Dataset content Block Start

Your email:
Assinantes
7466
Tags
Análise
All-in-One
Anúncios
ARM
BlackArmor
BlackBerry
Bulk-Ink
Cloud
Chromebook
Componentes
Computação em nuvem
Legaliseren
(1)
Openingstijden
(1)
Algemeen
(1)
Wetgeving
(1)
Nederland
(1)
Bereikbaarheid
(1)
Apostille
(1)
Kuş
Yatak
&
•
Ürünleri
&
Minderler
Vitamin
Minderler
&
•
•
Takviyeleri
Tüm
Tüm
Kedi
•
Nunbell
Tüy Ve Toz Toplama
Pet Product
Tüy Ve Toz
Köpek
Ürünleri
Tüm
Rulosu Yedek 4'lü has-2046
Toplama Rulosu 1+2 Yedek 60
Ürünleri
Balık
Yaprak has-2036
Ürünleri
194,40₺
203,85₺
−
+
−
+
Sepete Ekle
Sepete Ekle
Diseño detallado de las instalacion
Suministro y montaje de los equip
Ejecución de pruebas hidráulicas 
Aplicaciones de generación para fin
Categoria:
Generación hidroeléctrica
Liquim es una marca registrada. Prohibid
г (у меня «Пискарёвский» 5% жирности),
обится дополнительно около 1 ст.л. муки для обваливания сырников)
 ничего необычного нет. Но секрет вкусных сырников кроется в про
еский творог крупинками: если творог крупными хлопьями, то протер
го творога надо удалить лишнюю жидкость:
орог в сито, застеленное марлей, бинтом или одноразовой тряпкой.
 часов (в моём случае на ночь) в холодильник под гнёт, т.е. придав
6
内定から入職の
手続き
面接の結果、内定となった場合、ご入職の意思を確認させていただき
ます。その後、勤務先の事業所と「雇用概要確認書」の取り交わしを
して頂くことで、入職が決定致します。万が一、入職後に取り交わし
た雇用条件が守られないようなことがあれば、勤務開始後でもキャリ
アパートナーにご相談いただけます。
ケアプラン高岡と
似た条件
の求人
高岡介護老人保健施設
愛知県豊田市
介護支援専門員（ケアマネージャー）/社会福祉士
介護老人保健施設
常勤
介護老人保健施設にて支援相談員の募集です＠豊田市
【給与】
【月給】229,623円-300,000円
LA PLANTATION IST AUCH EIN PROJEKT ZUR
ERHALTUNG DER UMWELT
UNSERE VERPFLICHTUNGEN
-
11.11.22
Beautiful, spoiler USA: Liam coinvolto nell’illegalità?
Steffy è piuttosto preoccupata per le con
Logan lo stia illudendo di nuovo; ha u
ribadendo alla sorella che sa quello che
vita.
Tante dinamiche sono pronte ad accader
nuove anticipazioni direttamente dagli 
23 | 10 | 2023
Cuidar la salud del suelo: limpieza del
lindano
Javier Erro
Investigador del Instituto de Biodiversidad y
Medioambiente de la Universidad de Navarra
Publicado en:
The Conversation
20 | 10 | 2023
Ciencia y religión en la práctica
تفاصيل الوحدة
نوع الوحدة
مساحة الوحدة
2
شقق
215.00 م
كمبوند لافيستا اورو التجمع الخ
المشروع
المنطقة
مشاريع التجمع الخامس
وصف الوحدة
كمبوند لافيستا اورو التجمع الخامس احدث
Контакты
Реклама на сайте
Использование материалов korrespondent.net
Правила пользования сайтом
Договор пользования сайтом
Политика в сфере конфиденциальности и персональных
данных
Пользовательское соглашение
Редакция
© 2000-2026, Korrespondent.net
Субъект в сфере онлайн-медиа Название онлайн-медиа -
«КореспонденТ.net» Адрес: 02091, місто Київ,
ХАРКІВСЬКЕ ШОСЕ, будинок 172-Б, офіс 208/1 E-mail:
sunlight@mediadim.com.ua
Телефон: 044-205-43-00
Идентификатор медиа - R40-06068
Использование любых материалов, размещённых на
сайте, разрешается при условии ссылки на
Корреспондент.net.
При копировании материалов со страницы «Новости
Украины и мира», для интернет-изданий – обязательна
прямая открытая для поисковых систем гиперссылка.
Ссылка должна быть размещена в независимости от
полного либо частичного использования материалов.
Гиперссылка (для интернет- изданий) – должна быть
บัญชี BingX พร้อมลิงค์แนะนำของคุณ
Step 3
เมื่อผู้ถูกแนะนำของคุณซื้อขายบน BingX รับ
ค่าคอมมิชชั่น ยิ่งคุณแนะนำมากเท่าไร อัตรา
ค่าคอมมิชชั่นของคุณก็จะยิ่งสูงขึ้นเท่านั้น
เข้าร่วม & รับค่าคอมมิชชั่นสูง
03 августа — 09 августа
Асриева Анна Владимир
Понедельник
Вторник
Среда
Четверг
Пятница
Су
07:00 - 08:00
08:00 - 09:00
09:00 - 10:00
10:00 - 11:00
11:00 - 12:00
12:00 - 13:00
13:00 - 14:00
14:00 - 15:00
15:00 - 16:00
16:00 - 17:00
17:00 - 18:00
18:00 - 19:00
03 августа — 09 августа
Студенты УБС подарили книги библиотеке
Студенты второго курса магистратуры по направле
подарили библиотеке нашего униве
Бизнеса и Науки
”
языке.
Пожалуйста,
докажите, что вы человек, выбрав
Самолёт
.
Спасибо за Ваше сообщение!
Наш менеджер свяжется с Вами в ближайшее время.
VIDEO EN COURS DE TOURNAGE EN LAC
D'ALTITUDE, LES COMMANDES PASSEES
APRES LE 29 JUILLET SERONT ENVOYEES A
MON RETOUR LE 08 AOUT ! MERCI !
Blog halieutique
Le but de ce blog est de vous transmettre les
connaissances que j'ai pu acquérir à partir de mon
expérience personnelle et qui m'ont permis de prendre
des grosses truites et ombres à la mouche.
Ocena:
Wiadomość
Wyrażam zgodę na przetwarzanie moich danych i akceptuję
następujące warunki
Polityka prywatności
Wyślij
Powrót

Dataset content Block End

> _Directive_: Please quote the items word for word, from the first line through the line containing "Toplama Rulosu 1+2 Yedek 60", including that line.

> _Output for this task_:
Your email:
Assinantes
7466
Tags
Análise
All-in-One
Anúncios
ARM
BlackArmor
BlackBerry
Bulk-Ink
Cloud
Chromebook
Componentes
Computação em nuvem
Legaliseren
(1)
Openingstijden
(1)
Algemeen
(1)
Wetgeving
(1)
Nederland
(1)
Bereikbaarheid
(1)
Apostille
(1)
Kuş
Yatak
&
•
Ürünleri
&
Minderler
Vitamin
Minderler
&
•
•
Takviyeleri
Tüm
Tüm
Kedi
•
Nunbell
Tüy Ve Toz Toplama
Pet Product
Tüy Ve Toz
Köpek
Ürünleri
Tüm
Rulosu Yedek 4'lü has-2046
Toplama Rulosu 1+2 Yedek 60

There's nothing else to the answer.